◆ **Work order**: Arrange every line of the records below as a Markdown table with the columns Row and Line, numbering each row and skipping blank lines. Leave the pictures out of the table.

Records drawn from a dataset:
○ ○ ○ ○

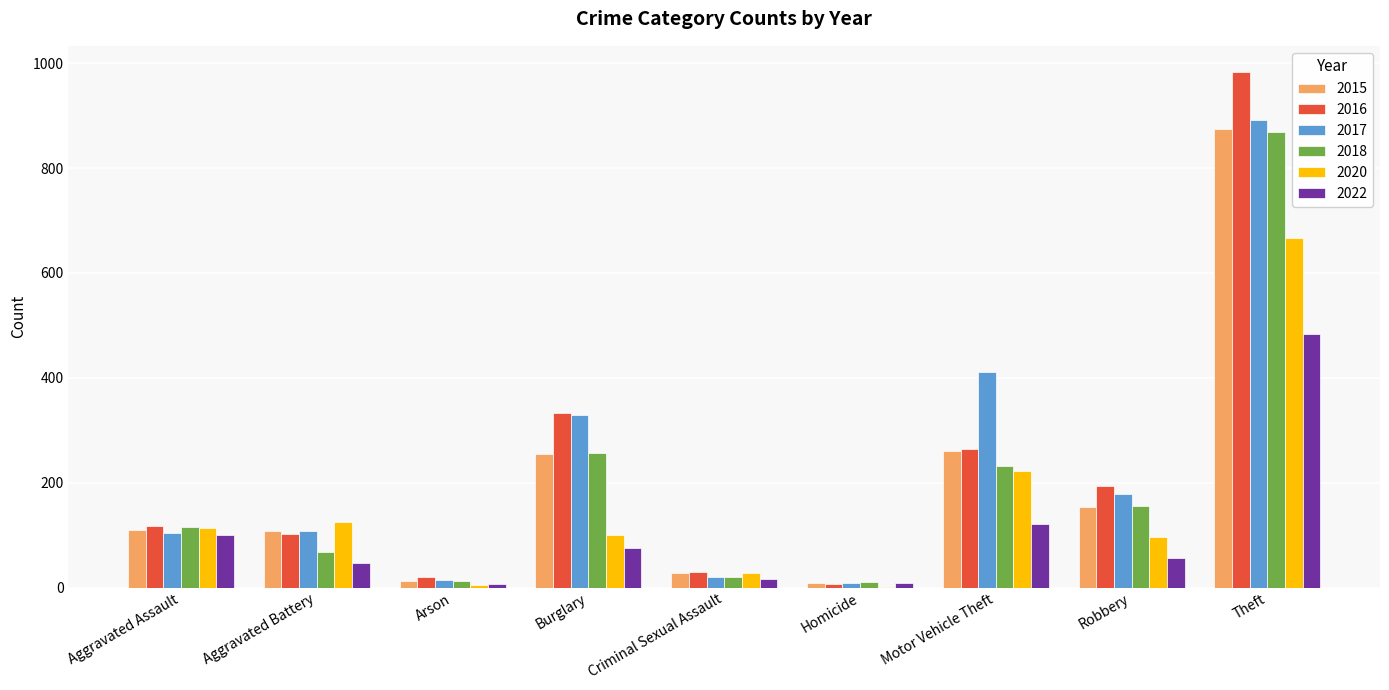

What is the sum of all 2015 values?

1811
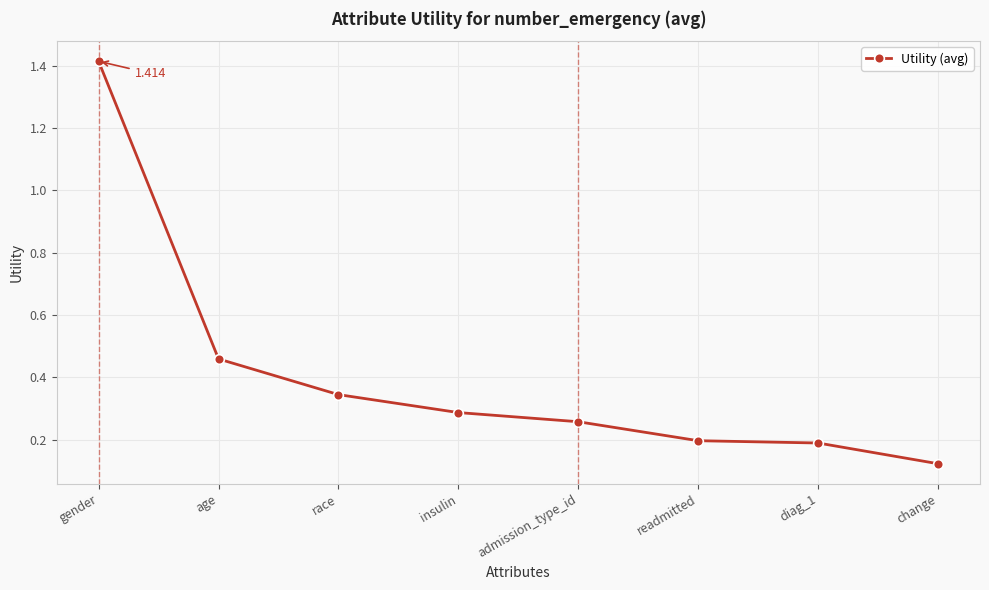

Which label corresponds to the smallest value in the chart?

change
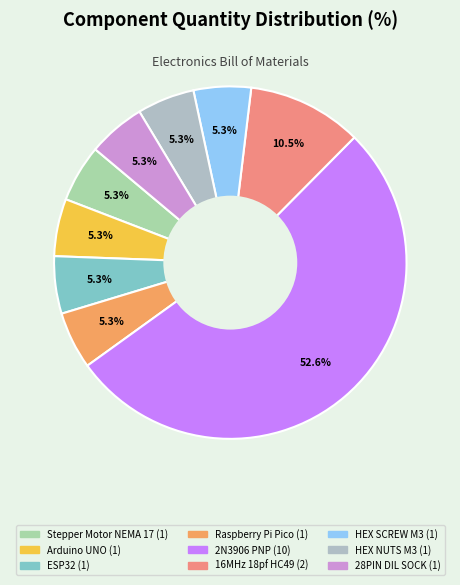

Which slice is the smallest?

Stepper Motor NEMA 17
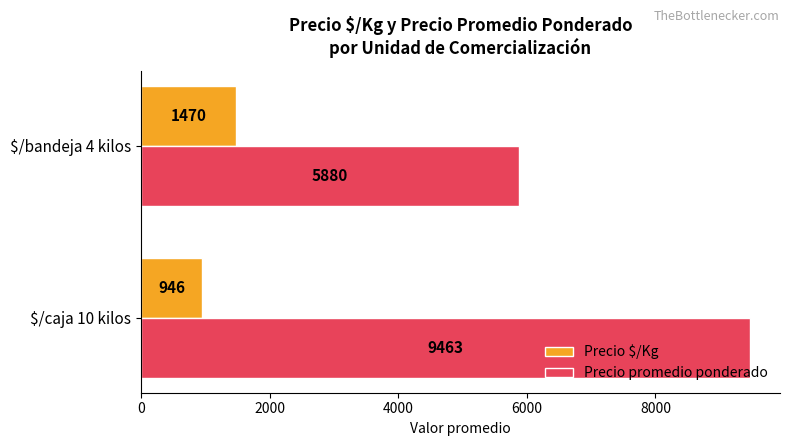

Rank the series by their average value, from lowest to highest.

Precio $/Kg, Precio promedio ponderado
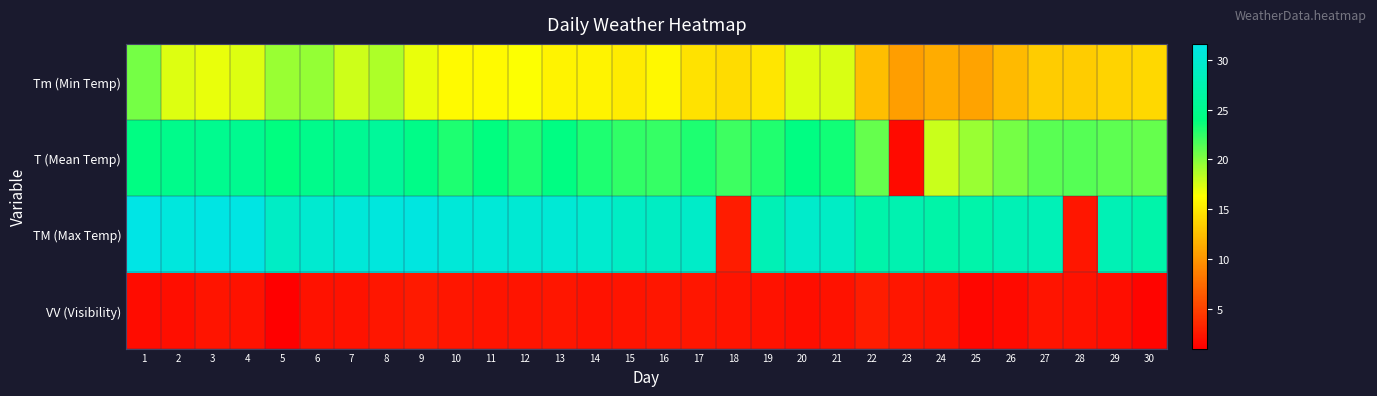

At which category does the chart reach its minimum across all series?

5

○ ○ ○ ○

◆ **Expected answer**:
| Row | Line |
|---|---|
| 1 | What is the sum of all 2015 values? |
| 2 | 1811 |
| 3 | Which label corresponds to the smallest value in the chart? |
| 4 | change |
| 5 | Which slice is the smallest? |
| 6 | Stepper Motor NEMA 17 |
| 7 | Rank the series by their average value, from lowest to highest. |
| 8 | Precio $/Kg, Precio promedio ponderado |
| 9 | At which category does the chart reach its minimum across all series? |
| 10 | 5 |